From that day we spent a lot of time together. I fell in love with him but it took years to pluck up the courage to say it. When I did he replied: “How is it possible for you to love … you are blind and can’t see me?”
The migrant: ‘Money comes and goes but knowledge lasts forever’
The migrant. Photograph: Somali Faces
A close friend and I decided to leave the capital Mogadishu and travel the usual path: from Ethiopia, Sudan, Libya and then into Europe.
But we ran out of money and got stranded in Ethiopia. I was broke, couldn’t speak Amharic. I had very little money left but decided to buy a Somali-English dictionary. Every day I studied 20 words and within two months I was able to understand news programmes in English.
One day, I met an American who wanted to learn Somali and we agreed that he would pay me 50 Ethiopian birr (£1.65) every half an hour of teaching. He tested it on a trip to the Ethiopia-Somali region and returned praising me profusely and offered me a good job. Money comes and goes but knowledge lasts forever.
The activist: ‘I was the first Somali to have artificial legs fitted’
I was six years old when I went out to play with my friends. We didn’t have much so we scanned the place for objects that we could play with. I found a metal object that was beautifully shaped but it got hot so I chucked it away, throwing it in the air and giving it a kick. It blew up and I fell unconscious.
The UN visited me and offered to help me walk again. I was the first Somali to have artificial legs fitted
I next opened my eyes in hospital. I tried to get up but I had lost both of my legs. After several months the United Nations visited and offered to help me walk again. I was the first Somali to have artificial legs fitted.

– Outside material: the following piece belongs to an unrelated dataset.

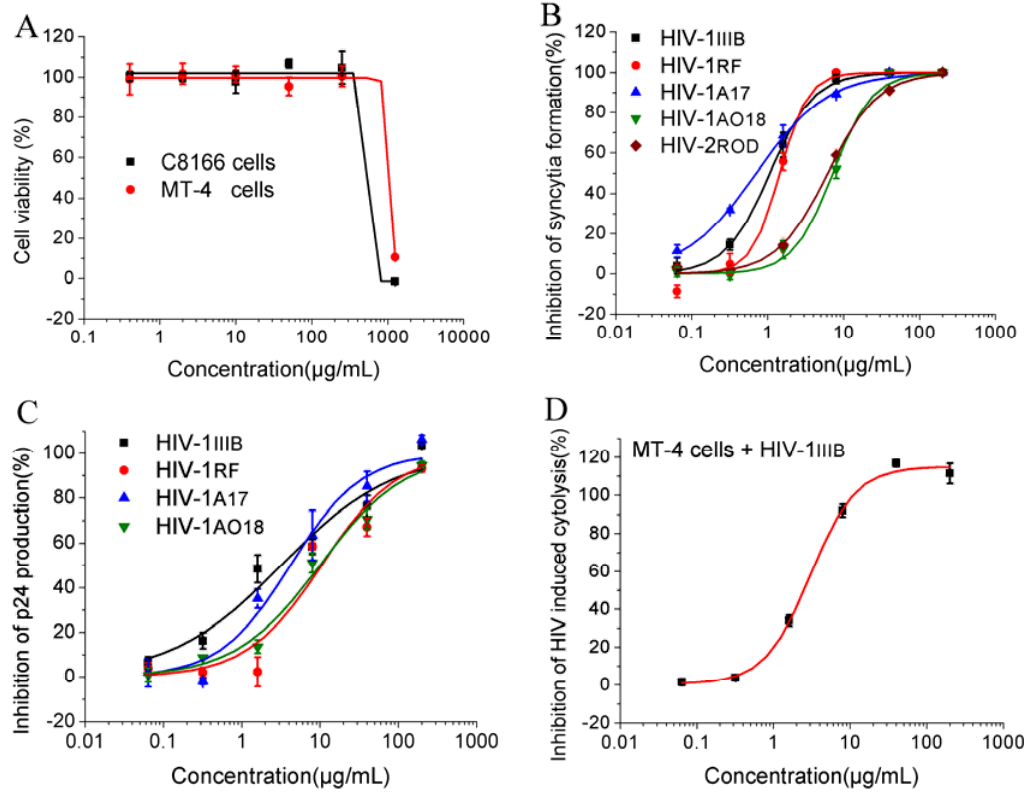
Figure 1. Cytotoxities and anti-HIV activities of YNS-PY-F. Cytotoxities on C8166 and MT-4 cells were measured by MTT assay ( A ); Inhibitory activities on HIV-1 HIV-1 , HIV-1 and HIV-2 in C8166 cells were measured by syncytia reduction A17 AO18 ROD assay ( B ); Inhibitory activities on acute replication of HIV-1 HIV-1 in C8166 cells were measured by quantification of p24 antigen production ( C ); AO18 Inhibitory activity on HIV-1 induced cytolysis in MT-4 cells was measured by MTT assay IIIB ( D ). The data shown in the figure are a representative of at least two independent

In 1996, I attended an international conference on the elimination of landmines in Switzerland and they asked me what they could do to help. I told them to build a school in my birth city [Hargeisa] and they did.
It was named after me and I finished high school there. I now have a bachelor’s degree and campaign for local organisations that raise awareness for disabled Somali people.
The elder: ‘We used to have a code of conduct’
There is a huge difference in the way Somalis use the clan structure these days. We had a code of conduct back in the day.
For example, if a local from Hargeisa [in Somaliland] was travelling by car or horse all the way to [the Somalian capital] Mogadishu without food or water, the Somali clans he would meet on the way would supply him with provisions.
They would help him with tips and advice. They would never refuse him, that would be the biggest disgrace. He would be treated better as a traveller from a clan than a local member from the area.
This was our code, before we acquired statehood in 1960. Now we have pure tribalism devoid of rationality.